Di Kabupaten Sleman telah dilaksanakan gerakan-gerakan Jam Belajar Masyarakat (JBM) akan tetapi belum menyeluruh. Oleh sebab itu dimulai tahun 2014 yang diawali gerakan gemar membaca melalui budaya baca masyarakat yang disosialisasikan oleh Taman Bacaan Masyarakat, maka Kabupaten Sleman bertekad untuk mengadakan Gerakan Terpadu Jam Belajar Masyarakat (JBM).

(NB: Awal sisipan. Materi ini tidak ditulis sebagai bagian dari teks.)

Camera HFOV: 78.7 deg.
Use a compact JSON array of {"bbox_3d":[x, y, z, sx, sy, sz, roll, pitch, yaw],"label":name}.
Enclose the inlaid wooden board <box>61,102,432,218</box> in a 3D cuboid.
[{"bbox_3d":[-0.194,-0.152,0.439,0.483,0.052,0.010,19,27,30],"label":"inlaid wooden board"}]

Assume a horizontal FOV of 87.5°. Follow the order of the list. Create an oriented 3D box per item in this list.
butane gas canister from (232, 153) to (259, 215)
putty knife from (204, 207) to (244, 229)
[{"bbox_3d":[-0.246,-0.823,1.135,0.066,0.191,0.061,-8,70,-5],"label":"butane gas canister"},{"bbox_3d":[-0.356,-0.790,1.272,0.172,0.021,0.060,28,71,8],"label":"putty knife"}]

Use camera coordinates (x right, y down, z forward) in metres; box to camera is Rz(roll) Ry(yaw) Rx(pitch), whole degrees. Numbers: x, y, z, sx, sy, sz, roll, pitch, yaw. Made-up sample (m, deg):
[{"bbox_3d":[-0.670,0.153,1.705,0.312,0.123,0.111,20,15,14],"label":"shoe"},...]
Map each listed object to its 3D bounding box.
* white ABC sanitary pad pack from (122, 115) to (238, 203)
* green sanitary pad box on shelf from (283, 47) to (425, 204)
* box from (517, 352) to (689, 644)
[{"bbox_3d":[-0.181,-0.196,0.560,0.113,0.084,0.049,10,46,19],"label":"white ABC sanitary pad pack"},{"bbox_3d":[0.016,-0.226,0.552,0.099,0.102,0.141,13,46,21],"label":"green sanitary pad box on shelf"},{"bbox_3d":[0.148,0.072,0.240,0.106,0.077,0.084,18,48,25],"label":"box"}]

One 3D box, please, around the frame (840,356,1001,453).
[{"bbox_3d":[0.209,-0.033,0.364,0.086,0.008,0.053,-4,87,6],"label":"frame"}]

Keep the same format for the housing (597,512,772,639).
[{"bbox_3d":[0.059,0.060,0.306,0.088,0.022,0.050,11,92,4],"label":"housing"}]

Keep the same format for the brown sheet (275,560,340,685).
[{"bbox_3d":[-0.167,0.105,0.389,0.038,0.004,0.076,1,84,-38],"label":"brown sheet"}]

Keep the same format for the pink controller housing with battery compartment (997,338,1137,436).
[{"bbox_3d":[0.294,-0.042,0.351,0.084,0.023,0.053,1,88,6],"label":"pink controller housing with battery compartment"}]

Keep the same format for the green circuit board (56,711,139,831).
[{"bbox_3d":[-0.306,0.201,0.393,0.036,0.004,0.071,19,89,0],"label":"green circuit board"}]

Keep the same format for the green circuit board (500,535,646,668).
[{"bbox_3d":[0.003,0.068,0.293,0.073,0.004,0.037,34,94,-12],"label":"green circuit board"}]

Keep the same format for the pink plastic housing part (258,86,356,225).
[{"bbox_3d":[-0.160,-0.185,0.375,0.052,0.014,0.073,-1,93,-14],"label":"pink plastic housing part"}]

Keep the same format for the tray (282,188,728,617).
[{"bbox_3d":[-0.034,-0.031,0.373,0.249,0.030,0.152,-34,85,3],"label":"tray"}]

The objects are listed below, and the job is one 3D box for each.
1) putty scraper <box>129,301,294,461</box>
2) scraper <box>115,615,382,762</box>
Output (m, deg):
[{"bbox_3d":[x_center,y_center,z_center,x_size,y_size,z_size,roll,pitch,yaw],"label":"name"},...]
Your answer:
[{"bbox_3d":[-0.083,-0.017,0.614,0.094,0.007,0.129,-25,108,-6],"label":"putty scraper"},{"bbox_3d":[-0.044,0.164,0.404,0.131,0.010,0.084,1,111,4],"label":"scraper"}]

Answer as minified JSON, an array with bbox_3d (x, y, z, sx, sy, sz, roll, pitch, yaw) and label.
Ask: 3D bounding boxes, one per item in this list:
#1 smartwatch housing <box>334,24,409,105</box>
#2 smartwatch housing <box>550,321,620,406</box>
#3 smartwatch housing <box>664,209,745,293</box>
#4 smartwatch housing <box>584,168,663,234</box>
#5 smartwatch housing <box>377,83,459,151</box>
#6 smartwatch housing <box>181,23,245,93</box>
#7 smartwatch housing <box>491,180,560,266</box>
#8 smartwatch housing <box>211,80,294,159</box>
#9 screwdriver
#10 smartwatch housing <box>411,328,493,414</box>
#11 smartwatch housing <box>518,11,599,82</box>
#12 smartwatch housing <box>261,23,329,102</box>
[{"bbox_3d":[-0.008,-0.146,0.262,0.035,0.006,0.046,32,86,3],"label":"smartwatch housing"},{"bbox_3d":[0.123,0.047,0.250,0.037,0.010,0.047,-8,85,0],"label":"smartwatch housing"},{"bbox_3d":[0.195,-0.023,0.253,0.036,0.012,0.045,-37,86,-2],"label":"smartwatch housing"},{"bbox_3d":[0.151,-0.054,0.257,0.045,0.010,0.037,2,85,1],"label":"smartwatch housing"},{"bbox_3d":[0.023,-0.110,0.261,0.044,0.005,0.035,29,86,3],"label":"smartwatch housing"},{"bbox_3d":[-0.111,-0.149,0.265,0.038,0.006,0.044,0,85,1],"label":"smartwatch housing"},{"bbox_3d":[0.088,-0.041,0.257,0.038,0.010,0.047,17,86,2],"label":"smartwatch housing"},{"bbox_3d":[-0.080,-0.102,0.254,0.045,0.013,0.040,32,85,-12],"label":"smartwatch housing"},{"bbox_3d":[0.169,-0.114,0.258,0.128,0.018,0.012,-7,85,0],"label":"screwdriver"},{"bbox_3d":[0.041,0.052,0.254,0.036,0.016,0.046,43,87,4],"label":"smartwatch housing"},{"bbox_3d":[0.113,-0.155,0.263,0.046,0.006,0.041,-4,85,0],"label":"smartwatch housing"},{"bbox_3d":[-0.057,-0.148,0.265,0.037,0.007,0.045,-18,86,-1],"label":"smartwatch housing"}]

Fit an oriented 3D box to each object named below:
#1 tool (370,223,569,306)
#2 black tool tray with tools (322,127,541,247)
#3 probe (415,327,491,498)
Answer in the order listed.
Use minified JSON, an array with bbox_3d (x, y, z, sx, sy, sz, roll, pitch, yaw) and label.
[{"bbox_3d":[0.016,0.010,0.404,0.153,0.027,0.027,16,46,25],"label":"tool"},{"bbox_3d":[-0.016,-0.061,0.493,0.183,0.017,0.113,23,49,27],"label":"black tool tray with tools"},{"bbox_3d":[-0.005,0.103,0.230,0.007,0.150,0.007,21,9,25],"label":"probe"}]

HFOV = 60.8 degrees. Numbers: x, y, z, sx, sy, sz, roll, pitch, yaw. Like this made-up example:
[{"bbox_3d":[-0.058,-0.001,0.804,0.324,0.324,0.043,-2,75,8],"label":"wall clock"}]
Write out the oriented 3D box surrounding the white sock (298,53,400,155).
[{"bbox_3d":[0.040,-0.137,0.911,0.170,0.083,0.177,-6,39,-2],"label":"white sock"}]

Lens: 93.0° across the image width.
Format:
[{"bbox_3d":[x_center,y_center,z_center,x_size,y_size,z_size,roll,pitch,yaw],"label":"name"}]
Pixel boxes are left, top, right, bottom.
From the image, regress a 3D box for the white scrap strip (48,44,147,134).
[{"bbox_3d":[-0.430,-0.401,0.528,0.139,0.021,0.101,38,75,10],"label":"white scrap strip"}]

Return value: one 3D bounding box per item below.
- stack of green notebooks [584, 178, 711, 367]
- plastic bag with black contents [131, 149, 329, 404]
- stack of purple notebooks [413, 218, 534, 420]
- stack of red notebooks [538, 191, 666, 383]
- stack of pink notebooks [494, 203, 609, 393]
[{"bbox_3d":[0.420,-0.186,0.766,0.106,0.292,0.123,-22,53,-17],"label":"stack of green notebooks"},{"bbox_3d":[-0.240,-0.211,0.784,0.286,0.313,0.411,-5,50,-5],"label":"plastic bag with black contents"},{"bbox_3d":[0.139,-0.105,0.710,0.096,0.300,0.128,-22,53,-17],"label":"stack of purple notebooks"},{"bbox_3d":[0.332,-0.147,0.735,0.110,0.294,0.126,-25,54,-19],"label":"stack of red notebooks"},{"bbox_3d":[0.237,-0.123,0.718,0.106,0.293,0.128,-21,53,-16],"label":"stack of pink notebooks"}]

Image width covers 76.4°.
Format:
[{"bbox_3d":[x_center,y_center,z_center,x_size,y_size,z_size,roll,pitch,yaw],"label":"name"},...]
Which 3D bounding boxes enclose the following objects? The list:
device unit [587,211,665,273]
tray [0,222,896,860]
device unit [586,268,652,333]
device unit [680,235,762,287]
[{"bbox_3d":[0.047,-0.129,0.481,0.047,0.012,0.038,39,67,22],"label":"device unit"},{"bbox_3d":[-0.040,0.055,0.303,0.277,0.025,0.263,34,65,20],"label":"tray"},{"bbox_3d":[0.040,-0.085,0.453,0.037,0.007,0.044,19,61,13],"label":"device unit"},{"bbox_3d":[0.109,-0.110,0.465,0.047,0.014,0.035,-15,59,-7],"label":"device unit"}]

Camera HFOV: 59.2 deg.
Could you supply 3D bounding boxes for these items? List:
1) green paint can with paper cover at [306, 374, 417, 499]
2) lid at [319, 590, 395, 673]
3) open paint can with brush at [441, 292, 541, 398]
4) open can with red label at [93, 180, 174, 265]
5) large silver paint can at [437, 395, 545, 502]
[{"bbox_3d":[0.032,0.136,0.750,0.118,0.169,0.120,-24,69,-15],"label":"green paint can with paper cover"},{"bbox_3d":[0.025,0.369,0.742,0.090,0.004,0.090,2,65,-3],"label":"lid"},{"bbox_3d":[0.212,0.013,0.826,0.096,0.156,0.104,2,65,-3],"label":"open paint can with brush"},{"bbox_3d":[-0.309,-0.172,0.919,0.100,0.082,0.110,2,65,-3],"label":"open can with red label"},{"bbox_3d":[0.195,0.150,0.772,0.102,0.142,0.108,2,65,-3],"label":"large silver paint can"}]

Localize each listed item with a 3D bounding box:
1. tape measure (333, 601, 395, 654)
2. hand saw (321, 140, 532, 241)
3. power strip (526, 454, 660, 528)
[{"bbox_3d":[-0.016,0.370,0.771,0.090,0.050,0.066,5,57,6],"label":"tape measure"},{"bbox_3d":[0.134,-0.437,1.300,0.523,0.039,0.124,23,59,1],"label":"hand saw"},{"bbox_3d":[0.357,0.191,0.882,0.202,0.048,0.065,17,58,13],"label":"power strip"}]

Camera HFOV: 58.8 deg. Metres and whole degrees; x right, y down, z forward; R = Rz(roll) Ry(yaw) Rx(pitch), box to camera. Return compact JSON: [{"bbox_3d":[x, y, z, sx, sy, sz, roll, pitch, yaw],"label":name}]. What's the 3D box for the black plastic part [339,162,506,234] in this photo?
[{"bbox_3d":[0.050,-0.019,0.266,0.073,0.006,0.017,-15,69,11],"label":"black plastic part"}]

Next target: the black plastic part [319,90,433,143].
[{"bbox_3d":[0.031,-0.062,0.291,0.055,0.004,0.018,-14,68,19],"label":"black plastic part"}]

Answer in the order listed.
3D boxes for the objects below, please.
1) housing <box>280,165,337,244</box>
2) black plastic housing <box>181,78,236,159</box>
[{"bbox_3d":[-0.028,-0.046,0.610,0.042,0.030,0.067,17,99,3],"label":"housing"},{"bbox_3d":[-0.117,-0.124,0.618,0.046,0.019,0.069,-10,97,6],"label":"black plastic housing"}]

Gerakan JBM dimaksudkan untuk memberikan layanankepada Peserta Didik dan Masyarakat sehingga diharapkan menjadiinsan pembelajar, berprestasi. Hal ini dilakukan dengan pertimbangan bahwa :
- Membaca adalah metode belajar;
- Belajar menjadi kebutuhan setiap orang;
- Membangkitkan minat budaya baca menjadi kebutuhan;
- Buku adalah jendela pengetahuan dunia, maka membaca/belajar adalah kebutuhan;
- Perlunya JBM dilembagakan.
Pelaksana Gerakan Terpadu JBM dilaksanakan oleh Tim Pelaksana JBM yang terdiri 4 tingkatan yaitu Tim Pelaksana JBM tingkat Kabupaten, Kecamatan, Desa dan Dukuh. Program Kerjanya meliputi proker jangka pendek, jangka menengah dan jangka panjang. Adapun metode pelaksanaan melalui surat edaran, media massa, rapat-rapat, workshop, pembentukan kelompok-kelompok belajar, menyediakan perpustakaan, TBM atau ruang baca masyarakat serta pelestarian gemar membaca melalui lomba kreativitas anak.